En tiempos de la rotofobia: ¡Viva el roto chileno!

En tiempos de la rotofobia: ¡Viva el roto chileno!

Por: Elisa Montesinos | 20.01.2020
El 20 de enero se celebra el día del roto chileno. El último día del año pasado terminé una investigación sobre las representaciones del “roto chileno” en el humor gráfico. Recorrí una galería impresionante de dibujos desde el siglo XIX y, junto a ellos, las expresiones desdeñosas con que –“desde arriba”– se ha motejado y estigmatizado al hombre pobre que representa a todos los pobres: al pueblo.

También, obviamente, ha recibido halagos lisonjeros y grandes homenajes, especialmente cuando se ha tratado de reconocer su valentía, arrojo, hidalguía y todas esas cualidades que en realidad están adulando los servicios prestados como carne de cañón, la utilización del roto para defender con fiereza intereses ajenos. El orgullo gracias a la sangre derramada por otros. Los rotos son los “otros”, por lo que también se les trata con diminutivos paternalistas y degradantes (“hombrecito”, “rotito”).

En su gratitud se levantó –no sin polémica- un monumento en la plaza Yungay y se decretó un día que lo celebra. Este día todos somos rotos, así como hoy día “todos somos de clase media”. Pero el roto genuino no tiene pedestal, tiene millones de nombres que están al margen, con deudas, afuera de la fiesta, con resignación o rabia. Ni siquiera se considera roto ni tiene una facha uniforme que lo identifique, a modo de Verdejo o el primer Condorito: andrajoso, tirillento, perejiliento, patipelado. Era fácil reconocer al roto aplicando el estereotipo que el humor gráfico contribuyó a construir iconográficamente. En efecto, la pobreza se podía “ver” cuando la falta de calzado, los zapatos rotos, evidenciaba  la miseria. La ropa descosida, los parches, los cuellos virados. Y los niños a pata pelá. Y la mujer escobillando la ropa gastada. Y el hambre, el hambre, el hambre.

En algún momento pensé que mi trabajo era sobre el pasado,  asombrado quizás por la moda de los pantalones rajados. Y claro, vivimos en una sociedad de consumo donde todo es desechable. La presencia urbana de los rotos es menos reconocible por la vestimenta, en la ciudad ya no se ven “verdejos patipelados” ni tirillentos. No es tan difícil conseguir calzado o vestimenta –en una feria libre, por ejemplo– con muy poco dinero. Ropa usada, incluso nueva y “de marca”, que llega a los márgenes; así como parte de la población fue erradicada a los márgenes de la ciudad que segrega. La pobreza se puede ocultar en la escenografía urbana, pero sigue existiendo. Fuera del oasis que viven los privilegiados hay hambre, hay vulnerables y vulnerados; personas –hombres y mujeres- que viven en la miseria, pero la ciudad no los ve. No los ha querido ver. Hasta que el roto sublevado se instala en la frontera: ¿Plaza Italia para arriba o para abajo? 

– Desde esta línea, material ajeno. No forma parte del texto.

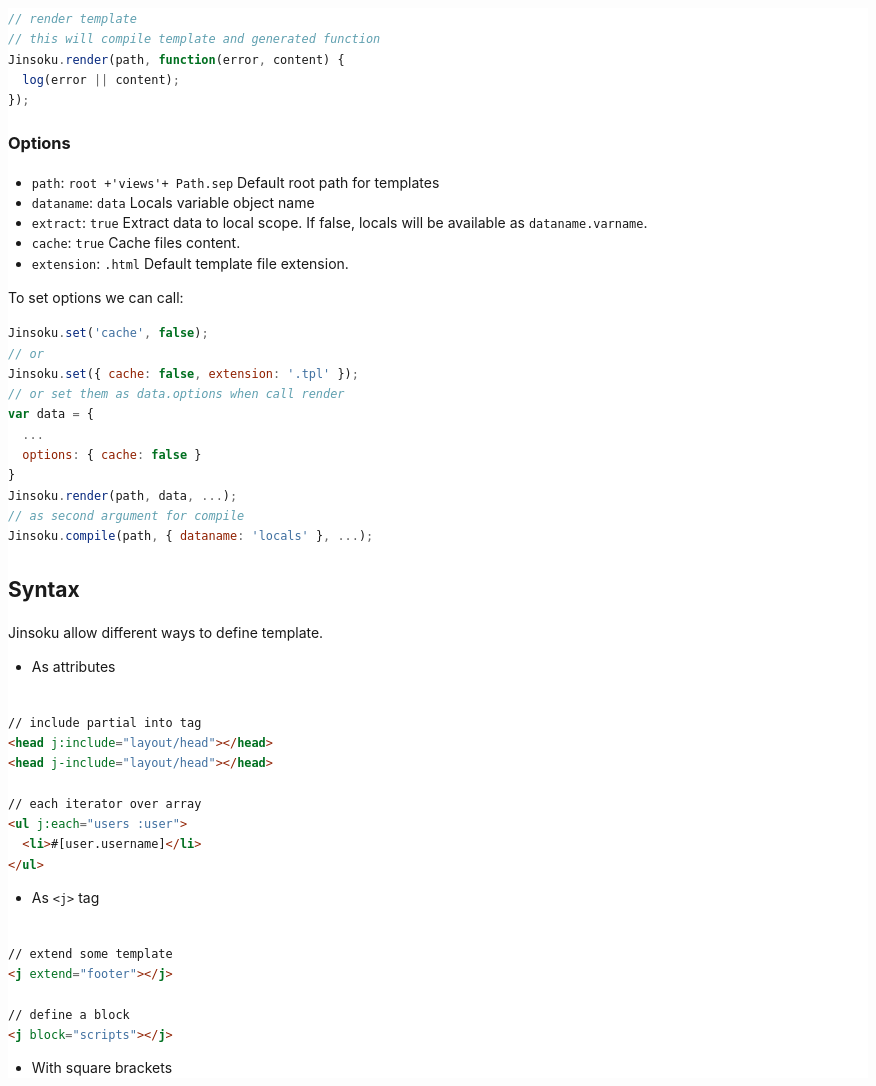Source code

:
 ```javascript
// render template
// this will compile template and generated function
Jinsoku.render(path, function(error, content) {
  log(error || content);
});
```

### Options

- `path`: `root +'views'+ Path.sep` Default root path for templates
- `dataname`: `data` Locals variable object name
- `extract`: `true` Extract data to local scope. If false, locals will be available as `dataname.varname`.
- `cache`: `true` Cache files content.
- `extension`: `.html` Default template file extension.

To set options we can call:
```javascript
Jinsoku.set('cache', false);
// or
Jinsoku.set({ cache: false, extension: '.tpl' });
// or set them as data.options when call render
var data = {
  ...
  options: { cache: false }
}
Jinsoku.render(path, data, ...);
// as second argument for compile
Jinsoku.compile(path, { dataname: 'locals' }, ...);

```

## Syntax
Jinsoku allow different ways to define template.

* As attributes

```html

// include partial into tag
<head j:include="layout/head"></head>
<head j-include="layout/head"></head>

// each iterator over array
<ul j:each="users :user">
  <li>#[user.username]</li>
</ul>
```

* As `<j>` tag

```html

// extend some template
<j extend="footer"></j>

// define a block
<j block="scripts"></j>
```
* With square brackets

No se nota el roto y sus facetas: el atorrante, el patipelado, el roteque y, el peor de todos, el roto sublevado. Ese despreciado por la presidenta de la UDI, el “roteado” en La Dehesa, que sufren de aporofobia (temor a los pobres); mejor dicho “rotofobia”. No parecen rotos los que llenan las plazas a lo largo de todo Chile. Al menos no se les distingue por su ropa. Paradójicamente, hay una moda de pantalones rajados. Los pantalones rotos marcan tendencia en la moda.

En las tiendas del mall, del shopping, venden pantalones rajados, pero no son para los rotos pobres. Casi una ostentación de la opulencia en el consumo, que se promueve con textos que –para los pobres genuinos– parecen sarcásticos: “Nadie se puede resistir a unos lindos pantalones rasgados, existen desde los más simples a los más arriesgados, como aquellos que tienen un corte en la rodilla o los que tienen las tiras colgando en medio de la pierna”. Así, ver a una persona, generalmente joven, con sus pantalones rotos hoy día no es vista como pobre, tirillenta o mal vestida sino a la moda. En la historia del “roto pobre” las rajaduras o parches de su ropa nunca fueron una opción: la ropa rota lo dejaba afuera de la sociedad “decente”; por ello es casi una ironía que se presente como una moda glamorosa. No será, a fin de cuentas, la primera vez que un gesto de rebeldía –rockero en su inicio– la sociedad lo convierte en objeto de consumo. ¿Bien vestido, bien recibido? Todo está cambiando, en buena hora.